Lindau’s team is conducting more research to understand women’s concerns about sensation in the breast following surgery, and they have developed a scoring measure to evaluate sexual sensory functions of the breast after procedures. The hope is that their findings can be incorporated into better training for physicians about how to communicate with patients, producing better educational materials, or developing counseling and follow up care that incorporates these issues.

The Bionic Breast team is also working with an advisory board of patients who are consulting on the design and implementation of the Bionic Breast device itself. Combining that diversity of voices from patients at such an early stage of device development with the breadth of scientific and medical expertise from UChicago and around the world makes this project unique, Lindau said.

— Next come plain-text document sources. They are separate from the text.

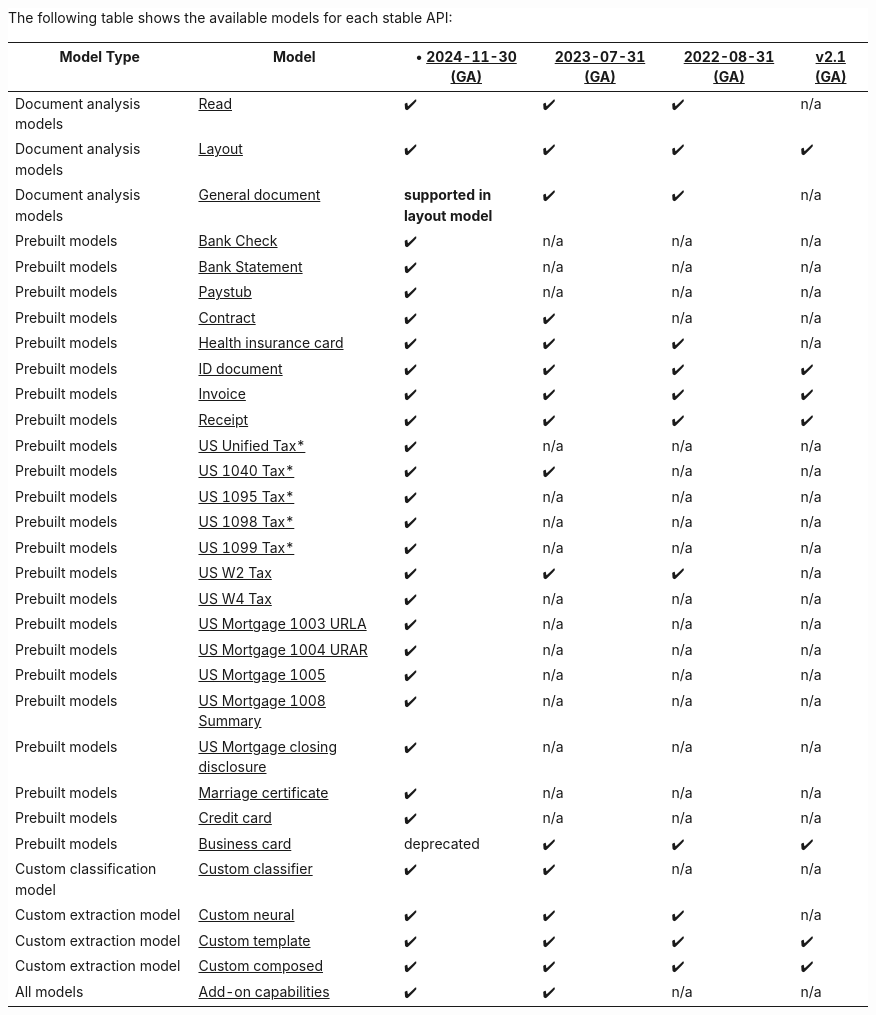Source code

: The following table shows the available models for each stable API:

|**Model Type**| **Model**|&bullet; [2024-11-30 (GA)](/rest/api/aiservices/operation-groups?view=rest-aiservices-v4.0%20(2024-11-30)&preserve-view=true)|[2023-07-31 (GA)](/rest/api/aiservices/document-models/analyze-document?view=rest-aiservices-2023-07-31&preserve-view=true&tabs=HTTP)|[2022-08-31 (GA)](/rest/api/aiservices/document-models/analyze-document?view=rest-aiservices-v3.0%20(2022-08-31)&preserve-view=true&tabs=HTTP)|[v2.1 (GA)](/rest/api/aiservices/analyzer?view=rest-aiservices-v2.1&preserve-view=true)|
|----------------|-----------|---|--|---|---|
|Document analysis models|[Read](prebuilt/read.md)                                  | ✔️| ✔️| ✔️| n/a|
|Document analysis models|[Layout](prebuilt/layout.md)                              | ✔️| ✔️| ✔️| ✔️|
|Document analysis models|[General document](prebuilt/general-document.md)          |**supported in<br>layout model**| ✔️| ✔️| n/a|
|Prebuilt models|[Bank Check](concept-bank-check.md)   | ✔️| n/a| n/a| n/a|
|Prebuilt models|[Bank Statement](concept-bank-statement.md)   | ✔️| n/a| n/a| n/a|
|Prebuilt models|[Paystub](concept-pay-stub.md)   | ✔️| n/a| n/a| n/a|
|Prebuilt models|[Contract](prebuilt/contract.md)                          | ✔️| ✔️| n/a| n/a|
|Prebuilt models|[Health insurance card](prebuilt/health-insurance-card.md)| ✔️| ✔️| ✔️| n/a|
|Prebuilt models|[ID document](prebuilt/id-document.md)                    | ✔️| ✔️| ✔️| ✔️|
|Prebuilt models|[Invoice](prebuilt/invoice.md)                            | ✔️| ✔️| ✔️| ✔️|
|Prebuilt models|[Receipt](prebuilt/receipt.md)                            | ✔️| ✔️| ✔️| ✔️|
|Prebuilt models|[US Unified Tax*](prebuilt/tax-document.md)                   | ✔️| n/a| n/a| n/a|
|Prebuilt models|[US 1040 Tax*](prebuilt/tax-document.md)                   | ✔️| ✔️| n/a| n/a|
|Prebuilt models|[US 1095 Tax*](prebuilt/tax-document.md)                    | ✔️| n/a| n/a| n/a|
|Prebuilt models|[US 1098 Tax*](prebuilt/tax-document.md)                   | ✔️| n/a| n/a| n/a|
|Prebuilt models|[US 1099 Tax*](prebuilt/tax-document.md)                 | ✔️| n/a| n/a| n/a|
|Prebuilt models|[US W2 Tax](prebuilt/tax-document.md)                     | ✔️| ✔️| ✔️| n/a|
|Prebuilt models|[US W4 Tax](prebuilt/tax-document.md)                      | ✔️| n/a| n/a| n/a|
|Prebuilt models|[US Mortgage 1003 URLA](concept-mortgage-documents.md)    | ✔️| n/a| n/a| n/a|
|Prebuilt models|[US Mortgage 1004 URAR](concept-mortgage-documents.md)    | ✔️| n/a| n/a| n/a|
|Prebuilt models|[US Mortgage 1005](concept-mortgage-documents.md)    | ✔️| n/a| n/a| n/a|
|Prebuilt models|[US Mortgage 1008 Summary](concept-mortgage-documents.md)       | ✔️| n/a| n/a| n/a|
|Prebuilt models|[US Mortgage closing disclosure](concept-mortgage-documents.md)   | ✔️| n/a| n/a| n/a|
|Prebuilt models|[Marriage certificate](concept-marriage-certificate.md)   | ✔️| n/a| n/a| n/a|
|Prebuilt models|[Credit card](concept-credit-card.md)   | ✔️| n/a| n/a| n/a|
|Prebuilt models|[Business card](concept-business-card.md)                | deprecated|✔️|✔️|✔️ |
|Custom classification model|[Custom classifier](train/custom-classifier.md)        | ✔️| ✔️| n/a| n/a|
|Custom extraction model|[Custom neural](train/custom-neural.md)                | ✔️| ✔️| ✔️| n/a|
|Custom extraction model|[Custom template](train/custom-template.md)            | ✔️| ✔️| ✔️| ✔️|
|Custom extraction model|[Custom composed](train/composed-models.md)            | ✔️| ✔️| ✔️| ✔️|
|All models|[Add-on capabilities](concept-add-on-capabilities.md)    | ✔️| ✔️| n/a| n/a|
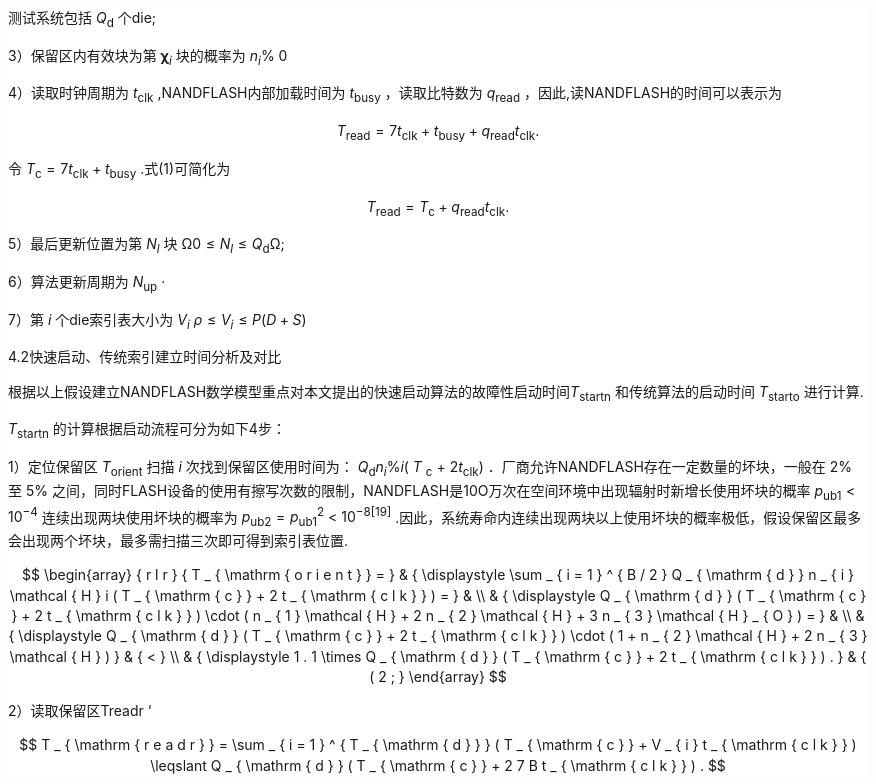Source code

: 测试系统包括 $Q _ { \mathrm { d } }$ 个die;

3）保留区内有效块为第 $\mathbf { \chi } _ { i }$ 块的概率为 $n _ { i } \%$ 0

4）读取时钟周期为 $t _ { \mathrm { c l k } }$ ,NANDFLASH内部加载时间为 $t _ { \mathrm { b u s y } }$ ，读取比特数为 $q _ { \mathrm { r e a d } }$ ，因此,读NANDFLASH的时间可以表示为

$$
T _ { \mathrm { r e a d } } = 7 t _ { \mathrm { c l k } } + t _ { \mathrm { b u s y } } + q _ { \mathrm { r e a d } } t _ { \mathrm { c l k } } .
$$

令 $T _ { \mathrm { c } } = 7 t _ { \mathrm { c l k } } + t _ { \mathrm { b u s y } }$ .式(1)可简化为

$$
T _ { \mathrm { r e a d } } = T _ { \mathrm { c } } + q _ { \mathrm { r e a d } } t _ { \mathrm { c l k } } .
$$

5）最后更新位置为第 $N _ { l }$ 块 $\boldsymbol { \mathrm { \Omega } } \mathrm { 0 } \leqslant N _ { l } \leqslant Q _ { \mathrm { d } } \boldsymbol { \mathrm { \Omega } } \mathrm { ; }$

6）算法更新周期为 $N _ { \mathrm { u p } }$ ·

7）第 $i$ 个die索引表大小为 $V _ { i }$ $\rho \leqslant V _ { i } \leqslant P ( D + S )$

4.2快速启动、传统索引建立时间分析及对比

根据以上假设建立NANDFLASH数学模型重点对本文提出的快速启动算法的故障性启动时间$T _ { \mathrm { s t a r t n } }$ 和传统算法的启动时间 $T _ { \mathrm { s t a r t o } }$ 进行计算.

$T _ { \mathrm { s t a r t n } }$ 的计算根据启动流程可分为如下4步：

1）定位保留区 $T _ { \mathrm { o r i e n t } }$ 扫描 $i$ 次找到保留区使用时间为： $Q _ { \mathrm { d } } n _ { i } \% i ( \textit { T } _ { \mathrm { c } } { } ~ + ~ 2 t _ { \mathrm { c l k } } )$ ．厂商允许NANDFLASH存在一定数量的坏块，一般在 $2 \%$ 至 $5 \%$ 之间，同时FLASH设备的使用有擦写次数的限制，NANDFLASH是10O万次在空间环境中出现辐射时新增长使用坏块的概率 $p _ { \mathrm { u b } 1 } < 1 0 ^ { - 4 }$ 连续出现两块使用坏块的概率为 $p _ { \mathrm { u b 2 } } = p _ { \mathrm { u b 1 } } ^ { 2 } ~ < ~ 1 0 ^ { - 8 [ 1 9 ] }$ .因此，系统寿命内连续出现两块以上使用坏块的概率极低，假设保留区最多会出现两个坏块，最多需扫描三次即可得到索引表位置.

$$
\begin{array} { r l r } { T _ { \mathrm { o r i e n t } } = } & { \displaystyle \sum _ { i = 1 } ^ { B / 2 } Q _ { \mathrm { d } } n _ { i } \mathcal { H } i ( T _ { \mathrm { c } } + 2 t _ { \mathrm { c l k } } ) = } & \\ & { \displaystyle Q _ { \mathrm { d } } ( T _ { \mathrm { c } } + 2 t _ { \mathrm { c l k } } ) \cdot ( n _ { 1 } \mathcal { H } + 2 n _ { 2 } \mathcal { H } + 3 n _ { 3 } \mathcal { H } _ { O } ) = } & \\ & { \displaystyle Q _ { \mathrm { d } } ( T _ { \mathrm { c } } + 2 t _ { \mathrm { c l k } } ) \cdot ( 1 + n _ { 2 } \mathcal { H } + 2 n _ { 3 } \mathcal { H } ) } & { < } \\ & { \displaystyle 1 . 1 \times Q _ { \mathrm { d } } ( T _ { \mathrm { c } } + 2 t _ { \mathrm { c l k } } ) . } & { ( 2 ; } \end{array}
$$

2）读取保留区Treadr ‘

$$
T _ { \mathrm { r e a d r } } = \sum _ { i = 1 } ^ { T _ { \mathrm { d } } } ( T _ { \mathrm { c } } + V _ { i } t _ { \mathrm { c l k } } ) \leqslant Q _ { \mathrm { d } } ( T _ { \mathrm { c } } + 2 7 B t _ { \mathrm { c l k } } ) .
$$

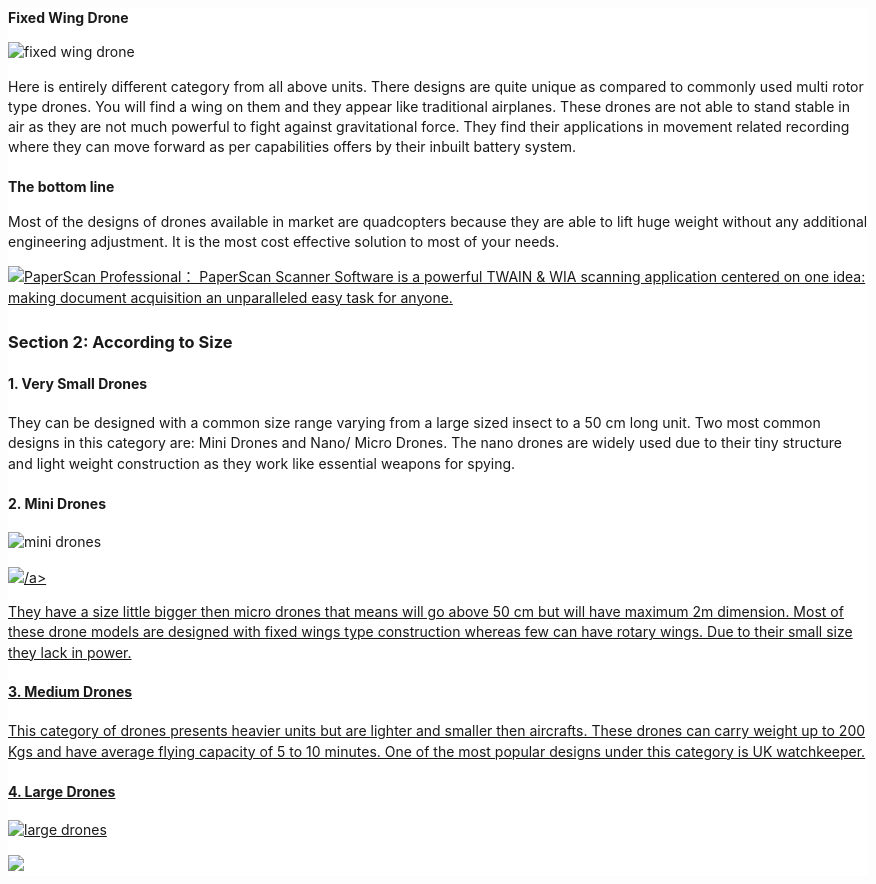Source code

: ####

**Fixed Wing Drone**

![fixed wing drone](https://images.wondershare.com/filmora/article-images/fixed-wing-drone.jpg)

 Here is entirely different category from all above units. There designs are quite unique as compared to commonly used multi rotor type drones. You will find a wing on them and they appear like traditional airplanes. These drones are not able to stand stable in air as they are not much powerful to fight against gravitational force. They find their applications in movement related recording where they can move forward as per capabilities offers by their inbuilt battery system.

####

**The bottom line**

 Most of the designs of drones available in market are quadcopters because they are able to lift huge weight without any additional engineering adjustment. It is the most cost effective solution to most of your needs.


<a href="https://secure.2checkout.com/order/checkout.php?PRODS=37540879&QTY=1&AFFILIATE=108875&CART=1"><img src="https://paperscan.orpalis.com/img/content/You_prefer_to_use.png" border="0">PaperScan Professional： PaperScan Scanner Software is a powerful TWAIN & WIA scanning application centered on one idea: making document acquisition an unparalleled easy task for anyone.</a>

### Section 2: According to Size

#### 1. Very Small Drones

 They can be designed with a common size range varying from a large sized insect to a 50 cm long unit. Two most common designs in this category are: Mini Drones and Nano/ Micro Drones. The nano drones are widely used due to their tiny structure and light weight construction as they work like essential weapons for spying.

#### 2. Mini Drones

![mini drones](https://images.wondershare.com/filmora/article-images/mini-drones.jpg)


<a href="https://store.nero.com/order/checkout.php?PRODS=4729507&QTY=1&AFFILIATE=108875&CART=1"><img src="https://www.nero.com/nero-com-wAssets/img/banners/2023/TIU/Nero_TuneItUp_Screen_2.webp" border="0">/a>

 They have a size little bigger then micro drones that means will go above 50 cm but will have maximum 2m dimension. Most of these drone models are designed with fixed wings type construction whereas few can have rotary wings. Due to their small size they lack in power.

#### 3. Medium Drones

 This category of drones presents heavier units but are lighter and smaller then aircrafts. These drones can carry weight up to 200 Kgs and have average flying capacity of 5 to 10 minutes. One of the most popular designs under this category is UK watchkeeper.

#### 4. Large Drones

![large drones](https://images.wondershare.com/filmora/article-images/large-drones.jpg)


<a href="https://shop.mondly.com/affiliate.php?ACCOUNT=ATISTUDI&AFFILIATE=108875&PATH=https%3A%2F%2Fwww.mondly.com%3FAFFILIATE%3D108875%26RESOURCE%3D%2BEducational%2B970x90%2B"><img src="https://secure.avangate.com/images/merchant/69c418c33ec2e1a4267fa9bb77fa1428/educational-970x90.gif" border="0"></a>
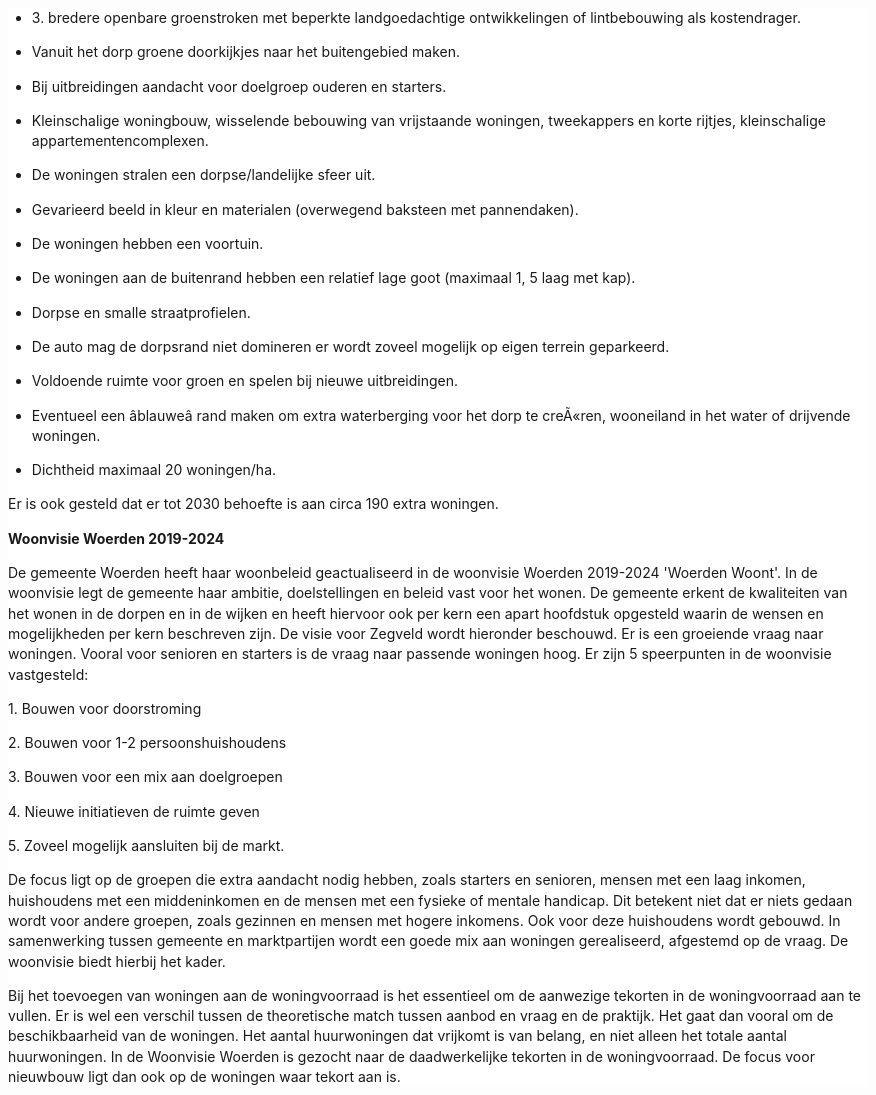 + 3\. bredere openbare groenstroken met beperkte landgoedachtige ontwikkelingen of lintbebouwing als kostendrager.

* Vanuit het dorp groene doorkijkjes naar het buitengebied maken.

* Bij uitbreidingen aandacht voor doelgroep ouderen en starters.

* Kleinschalige woningbouw, wisselende bebouwing van vrijstaande woningen, tweekappers en korte rijtjes, kleinschalige appartementencomplexen.

* De woningen stralen een dorpse/landelijke sfeer uit.

* Gevarieerd beeld in kleur en materialen (overwegend baksteen met pannendaken).

* De woningen hebben een voortuin.

* De woningen aan de buitenrand hebben een relatief lage goot (maximaal 1, 5 laag met kap).

* Dorpse en smalle straatprofielen.

* De auto mag de dorpsrand niet domineren er wordt zoveel mogelijk op eigen terrein geparkeerd.

* Voldoende ruimte voor groen en spelen bij nieuwe uitbreidingen.

* Eventueel een âblauweâ rand maken om extra waterberging voor het dorp te creÃ«ren, wooneiland in het water of drijvende woningen.

* Dichtheid maximaal 20 woningen/ha.

Er is ook gesteld dat er tot 2030 behoefte is aan circa 190 extra woningen.

**Woonvisie Woerden 2019\-2024**

De gemeente Woerden heeft haar woonbeleid geactualiseerd in de woonvisie Woerden 2019\-2024 'Woerden Woont'. In de woonvisie legt de gemeente haar ambitie, doelstellingen en beleid vast voor het wonen. De gemeente erkent de kwaliteiten van het wonen in de dorpen en in de wijken en heeft hiervoor ook per kern een apart hoofdstuk opgesteld waarin de wensen en mogelijkheden per kern beschreven zijn. De visie voor Zegveld wordt hieronder beschouwd. Er is een groeiende vraag naar woningen. Vooral voor senioren en starters is de vraag naar passende woningen hoog. Er zijn 5 speerpunten in de woonvisie vastgesteld:

1\. Bouwen voor doorstroming

2\. Bouwen voor 1\-2 persoonshuishoudens

3\. Bouwen voor een mix aan doelgroepen

4\. Nieuwe initiatieven de ruimte geven

5\. Zoveel mogelijk aansluiten bij de markt.

De focus ligt op de groepen die extra aandacht nodig hebben, zoals starters en senioren, mensen met een laag inkomen, huishoudens met een middeninkomen en de mensen met een fysieke of mentale handicap. Dit betekent niet dat er niets gedaan wordt voor andere groepen, zoals gezinnen en mensen met hogere inkomens. Ook voor deze huishoudens wordt gebouwd. In samenwerking tussen gemeente en marktpartijen wordt een goede mix aan woningen gerealiseerd, afgestemd op de vraag. De woonvisie biedt hierbij het kader.

Bij het toevoegen van woningen aan de woningvoorraad is het essentieel om de aanwezige tekorten in de woningvoorraad aan te vullen. Er is wel een verschil tussen de theoretische match tussen aanbod en vraag en de praktijk. Het gaat dan vooral om de beschikbaarheid van de woningen. Het aantal huurwoningen dat vrijkomt is van belang, en niet alleen het totale aantal huurwoningen. In de Woonvisie Woerden is gezocht naar de daadwerkelijke tekorten in de woningvoorraad. De focus voor nieuwbouw ligt dan ook op de woningen waar tekort aan is.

“Like all of the questions I study, the Bionic Breast project comes from a light bulb moment with a patient of mine who came for help with loss of sexual function after mastectomy,” she said.  “The Bionic Breast Project is bringing together molecular and bioengineers with neuroscientists, gynecologists, oncologists, breast surgeons and psychologists. And, importantly, these experts have been working with patients from the very beginning to create a device that can change lives.”

Research reported in this press release was supported by the NIH under award number 1R01CA281301-01A1. The content is solely the responsibility of the authors and does not necessarily represent the official views of the NIH.